The female passenger told The Irish Times a second Portuguese man, who also spoke English, made his way down the plane to see if he could assist in any way. She said this was the man who was reportedly bitten on board the flight.

“The young Brazilian man was having a seizure and they were all restraining him. It wasn’t a random attack. He bit him during the seizure.”

The flight landed in Cork at about 5.40pm where paramedics boarded from the back of the plane. The man who had been bitten was taken to Cork University Hospital (CUH) where he was treated for his injuries. By this point a curtain had been erected to separate passengers from the young man, says the female passenger.

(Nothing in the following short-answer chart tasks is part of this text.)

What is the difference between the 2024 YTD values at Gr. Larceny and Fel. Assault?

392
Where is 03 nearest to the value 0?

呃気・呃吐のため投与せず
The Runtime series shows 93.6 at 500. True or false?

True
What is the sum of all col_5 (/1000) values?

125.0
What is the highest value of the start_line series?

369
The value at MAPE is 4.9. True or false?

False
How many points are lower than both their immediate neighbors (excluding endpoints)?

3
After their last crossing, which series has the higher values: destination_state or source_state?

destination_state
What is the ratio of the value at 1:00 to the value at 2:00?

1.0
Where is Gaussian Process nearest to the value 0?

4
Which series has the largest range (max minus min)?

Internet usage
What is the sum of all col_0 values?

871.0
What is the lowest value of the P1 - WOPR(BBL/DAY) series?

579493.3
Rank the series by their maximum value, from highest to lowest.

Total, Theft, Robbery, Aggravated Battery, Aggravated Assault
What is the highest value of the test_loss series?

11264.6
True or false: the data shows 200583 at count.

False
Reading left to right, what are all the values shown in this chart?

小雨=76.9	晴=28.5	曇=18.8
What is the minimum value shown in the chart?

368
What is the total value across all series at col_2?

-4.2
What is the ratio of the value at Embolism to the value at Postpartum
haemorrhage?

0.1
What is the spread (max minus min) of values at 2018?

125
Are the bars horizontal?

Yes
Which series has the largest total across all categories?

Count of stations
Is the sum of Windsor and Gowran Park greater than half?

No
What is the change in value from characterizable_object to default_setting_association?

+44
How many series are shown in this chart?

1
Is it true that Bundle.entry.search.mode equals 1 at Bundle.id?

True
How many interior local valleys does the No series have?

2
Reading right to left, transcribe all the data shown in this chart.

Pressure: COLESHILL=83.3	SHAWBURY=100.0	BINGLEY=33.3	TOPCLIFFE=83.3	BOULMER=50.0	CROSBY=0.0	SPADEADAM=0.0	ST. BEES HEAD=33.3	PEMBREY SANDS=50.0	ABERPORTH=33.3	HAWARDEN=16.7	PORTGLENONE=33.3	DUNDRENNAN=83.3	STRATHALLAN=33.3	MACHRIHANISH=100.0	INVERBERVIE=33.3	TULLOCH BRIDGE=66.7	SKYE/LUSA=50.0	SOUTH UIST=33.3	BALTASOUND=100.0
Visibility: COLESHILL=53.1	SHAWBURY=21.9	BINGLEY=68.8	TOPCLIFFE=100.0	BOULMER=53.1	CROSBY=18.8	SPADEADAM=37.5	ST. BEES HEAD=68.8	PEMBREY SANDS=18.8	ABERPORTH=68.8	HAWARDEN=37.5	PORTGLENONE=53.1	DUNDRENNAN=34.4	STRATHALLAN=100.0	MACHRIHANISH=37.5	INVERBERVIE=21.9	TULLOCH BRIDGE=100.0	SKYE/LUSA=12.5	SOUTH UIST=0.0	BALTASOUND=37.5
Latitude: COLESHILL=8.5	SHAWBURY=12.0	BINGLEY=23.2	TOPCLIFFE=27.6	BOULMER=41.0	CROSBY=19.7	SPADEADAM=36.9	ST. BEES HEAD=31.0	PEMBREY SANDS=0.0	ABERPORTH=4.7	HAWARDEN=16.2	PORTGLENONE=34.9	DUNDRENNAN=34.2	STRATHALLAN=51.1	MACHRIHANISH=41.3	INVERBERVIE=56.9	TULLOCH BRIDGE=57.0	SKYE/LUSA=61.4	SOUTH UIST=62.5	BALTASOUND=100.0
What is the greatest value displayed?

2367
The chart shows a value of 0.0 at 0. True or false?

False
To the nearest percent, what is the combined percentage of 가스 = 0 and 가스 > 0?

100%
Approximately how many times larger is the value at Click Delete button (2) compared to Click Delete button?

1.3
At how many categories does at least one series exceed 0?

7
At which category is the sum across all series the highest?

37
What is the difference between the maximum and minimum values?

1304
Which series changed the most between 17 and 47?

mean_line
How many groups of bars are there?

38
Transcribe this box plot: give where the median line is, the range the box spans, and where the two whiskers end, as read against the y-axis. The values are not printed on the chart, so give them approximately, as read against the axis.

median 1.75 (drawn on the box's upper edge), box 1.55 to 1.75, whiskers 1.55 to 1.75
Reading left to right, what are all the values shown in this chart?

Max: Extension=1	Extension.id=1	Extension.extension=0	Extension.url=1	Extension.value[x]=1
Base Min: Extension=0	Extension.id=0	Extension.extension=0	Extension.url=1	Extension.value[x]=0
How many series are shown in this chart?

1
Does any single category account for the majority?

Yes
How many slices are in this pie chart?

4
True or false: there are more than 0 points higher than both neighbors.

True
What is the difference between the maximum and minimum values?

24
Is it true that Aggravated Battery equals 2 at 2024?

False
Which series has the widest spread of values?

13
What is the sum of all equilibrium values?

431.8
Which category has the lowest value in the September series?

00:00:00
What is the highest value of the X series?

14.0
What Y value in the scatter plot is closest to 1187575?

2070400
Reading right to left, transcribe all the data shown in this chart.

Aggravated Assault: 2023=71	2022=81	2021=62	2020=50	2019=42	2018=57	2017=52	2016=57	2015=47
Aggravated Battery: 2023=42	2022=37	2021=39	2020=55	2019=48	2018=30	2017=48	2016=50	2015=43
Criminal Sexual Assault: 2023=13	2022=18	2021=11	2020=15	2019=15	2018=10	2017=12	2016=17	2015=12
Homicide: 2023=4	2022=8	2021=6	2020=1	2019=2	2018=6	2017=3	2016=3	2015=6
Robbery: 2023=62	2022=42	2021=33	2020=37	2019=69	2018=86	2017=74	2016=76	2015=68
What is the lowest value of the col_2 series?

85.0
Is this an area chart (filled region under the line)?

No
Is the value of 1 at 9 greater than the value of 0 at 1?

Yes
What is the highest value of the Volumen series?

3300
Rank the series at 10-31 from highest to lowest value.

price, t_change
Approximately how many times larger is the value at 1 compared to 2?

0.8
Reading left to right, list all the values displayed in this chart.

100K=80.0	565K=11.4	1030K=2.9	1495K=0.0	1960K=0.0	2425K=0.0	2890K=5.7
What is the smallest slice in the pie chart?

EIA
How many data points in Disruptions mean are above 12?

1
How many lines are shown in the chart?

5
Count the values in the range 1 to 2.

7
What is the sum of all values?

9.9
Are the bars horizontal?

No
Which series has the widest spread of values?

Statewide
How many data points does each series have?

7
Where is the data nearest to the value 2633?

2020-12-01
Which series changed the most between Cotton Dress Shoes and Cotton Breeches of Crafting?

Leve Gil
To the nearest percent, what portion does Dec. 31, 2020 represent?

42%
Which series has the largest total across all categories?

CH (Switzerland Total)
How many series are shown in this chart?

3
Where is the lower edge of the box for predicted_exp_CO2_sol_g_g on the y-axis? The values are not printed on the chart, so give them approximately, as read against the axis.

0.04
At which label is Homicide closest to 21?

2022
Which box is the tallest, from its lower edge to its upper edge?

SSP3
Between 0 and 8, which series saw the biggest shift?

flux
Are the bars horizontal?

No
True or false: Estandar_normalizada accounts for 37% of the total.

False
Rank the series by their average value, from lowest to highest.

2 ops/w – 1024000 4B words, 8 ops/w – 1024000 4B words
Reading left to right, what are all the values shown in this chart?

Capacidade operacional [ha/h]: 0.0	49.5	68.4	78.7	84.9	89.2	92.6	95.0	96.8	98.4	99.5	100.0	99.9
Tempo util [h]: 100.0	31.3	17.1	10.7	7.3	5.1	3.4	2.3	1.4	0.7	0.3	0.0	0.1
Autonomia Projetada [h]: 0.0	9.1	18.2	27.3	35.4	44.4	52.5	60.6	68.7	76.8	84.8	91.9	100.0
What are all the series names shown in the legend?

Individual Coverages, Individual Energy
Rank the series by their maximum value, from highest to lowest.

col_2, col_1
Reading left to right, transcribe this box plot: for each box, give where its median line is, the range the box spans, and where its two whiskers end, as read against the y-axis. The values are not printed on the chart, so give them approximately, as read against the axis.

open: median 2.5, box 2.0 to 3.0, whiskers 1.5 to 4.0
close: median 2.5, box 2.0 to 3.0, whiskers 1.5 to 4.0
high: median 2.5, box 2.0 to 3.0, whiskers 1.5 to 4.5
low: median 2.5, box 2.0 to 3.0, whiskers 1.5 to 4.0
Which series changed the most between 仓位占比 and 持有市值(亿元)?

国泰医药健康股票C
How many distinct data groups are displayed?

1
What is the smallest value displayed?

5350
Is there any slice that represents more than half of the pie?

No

He was pronounced dead by paramedics soon after their arrival and his body was removed from the airport to CUH.

After a half hour of waiting in their seats, passengers were told the flight would be delayed by a couple of hours before leaving for Dublin. A few minutes later another announcement informed them that buses would be provided to bring them back to Dublin.

“We waited on the plane for two hours but no one minded. Everyone was sitting there saying we can wait. People were just concerned. At that point we had all guessed he was dead,” the female passenger said.

“It was 7.30pm when we got off the aircraft. There were gardaí at the top of the plane checking our boarding passes and names.”

Almost 24 hours later, the female passenger says she feels “very rattled” by the incident.